Dans la Sarthe, les chasseurs lancent un appel aux agriculteurs, propriétaires et gestionnaires de terrains afin de préserver la reproduction du petit gibier en pleine période des naissances et des couvaisons. La Fédération Départementale des Chasseurs de la Sarthe ainsi que l’Association départementale des chasseurs de petit gibier invitent en effet à retarder autant que possible les opérations de broyage et de fauche sur certaines parcelles enherbées particulièrement sensibles pour la faune sauvage.
Une période cruciale pour la reproduction
Les mois de mai et juin correspondent au pic de reproduction de nombreuses espèces de petit gibier présentes dans les plaines et les zones bocagères. Perdrix grises, faisans, canards sauvages mais aussi lièvres ou de nombreux passereaux utilisent les bandes enherbées, jachères, friches et bordures de mares comme refuges naturels pour nicher ou mettre bas. Or, les travaux de broyage réalisés trop précocement peuvent détruire nichées et portées en quelques minutes seulement. Les chasseurs sarthois demandent donc de reporter au maximum, idéalement jusqu’au 1er juillet, la fauche des refus de prairie, des coins de parcelles, des bandes enherbées, des bordures d’étangs ou encore des petites friches souvent riches en biodiversité.
Une avancée obtenue auprès de la préfecture
Cette année, la fédération des chasseurs de la Sarthe se félicite également d’avoir obtenu une évolution importante concernant les jachères déclarées. Suite à une demande portée par la FDC, la période d’interdiction de broyage des parcelles et bandes enherbées concernées par un arrêté préfectoral a été avancée au 1er mai dans le département. Cette interdiction se prolongera jusqu’au 9 juin. Une décision saluée par les chasseurs, qui rappellent que cette période correspond précisément aux éclosions et mises bas de nombreuses espèces fréquentant ces milieux.

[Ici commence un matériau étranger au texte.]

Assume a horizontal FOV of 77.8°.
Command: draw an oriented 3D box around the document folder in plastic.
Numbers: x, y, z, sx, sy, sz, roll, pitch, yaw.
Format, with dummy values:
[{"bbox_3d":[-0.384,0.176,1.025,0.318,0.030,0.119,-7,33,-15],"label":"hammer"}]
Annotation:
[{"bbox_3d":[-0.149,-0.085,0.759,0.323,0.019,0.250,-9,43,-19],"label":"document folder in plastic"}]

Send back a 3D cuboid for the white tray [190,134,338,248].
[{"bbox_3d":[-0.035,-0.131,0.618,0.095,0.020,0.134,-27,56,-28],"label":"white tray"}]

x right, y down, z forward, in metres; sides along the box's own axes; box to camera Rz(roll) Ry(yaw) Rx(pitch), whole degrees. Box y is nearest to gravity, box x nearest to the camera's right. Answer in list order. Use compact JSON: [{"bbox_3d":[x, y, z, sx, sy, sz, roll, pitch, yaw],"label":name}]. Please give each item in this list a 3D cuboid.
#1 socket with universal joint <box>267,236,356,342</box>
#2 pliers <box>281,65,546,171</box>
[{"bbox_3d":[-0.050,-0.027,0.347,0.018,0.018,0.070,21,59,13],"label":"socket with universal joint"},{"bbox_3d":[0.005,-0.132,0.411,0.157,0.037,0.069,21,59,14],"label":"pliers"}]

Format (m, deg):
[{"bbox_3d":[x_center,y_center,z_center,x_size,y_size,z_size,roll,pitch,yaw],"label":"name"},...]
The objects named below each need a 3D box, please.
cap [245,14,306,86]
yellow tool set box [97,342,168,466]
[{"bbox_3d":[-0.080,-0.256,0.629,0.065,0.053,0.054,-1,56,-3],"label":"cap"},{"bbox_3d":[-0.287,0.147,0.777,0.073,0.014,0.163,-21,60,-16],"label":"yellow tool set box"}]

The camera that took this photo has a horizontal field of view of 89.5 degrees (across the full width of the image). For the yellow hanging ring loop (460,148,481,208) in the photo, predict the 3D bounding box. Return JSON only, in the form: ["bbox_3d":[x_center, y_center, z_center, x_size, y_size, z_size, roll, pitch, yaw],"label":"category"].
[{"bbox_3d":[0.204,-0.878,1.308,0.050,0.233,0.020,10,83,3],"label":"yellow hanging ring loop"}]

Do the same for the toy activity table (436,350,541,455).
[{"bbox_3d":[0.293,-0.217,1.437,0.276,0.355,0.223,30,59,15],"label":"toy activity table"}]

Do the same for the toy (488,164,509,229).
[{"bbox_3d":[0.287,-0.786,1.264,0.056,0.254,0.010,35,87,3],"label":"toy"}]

Des refuges devenus essentiels pour la faune
Dans des territoires agricoles souvent marqués par l’intensification des pratiques et la raréfaction des zones refuges, ces micro-parcelles jouent aujourd’hui un rôle fondamental pour la petite faune sauvage. Quelques mètres de friche, une bande herbeuse ou une bordure humide peuvent parfois permettre à toute une nichée de faisandeaux ou de perdreaux de survivre. Les chasseurs rappellent d’ailleurs que ces démarches de bon sens reposent avant tout sur la concertation avec les exploitants agricoles et les propriétaires, très souvent sensibles eux aussi à la préservation de la biodiversité ordinaire.
Les chasseurs toujours mobilisés pour le petit gibier
Au-delà de la chasse elle-même, les fédérations départementales multiplient depuis plusieurs années les actions de gestion en faveur du petit gibier : plantations de haies, création de jachères faunistiques, entretien des points d’eau, limitation des prédateurs ou encore sensibilisation des agriculteurs aux périodes sensibles de reproduction. Autant d’actions essentielles pour maintenir des populations de petit gibier sauvage dans des territoires agricoles où les équilibres restent particulièrement fragiles.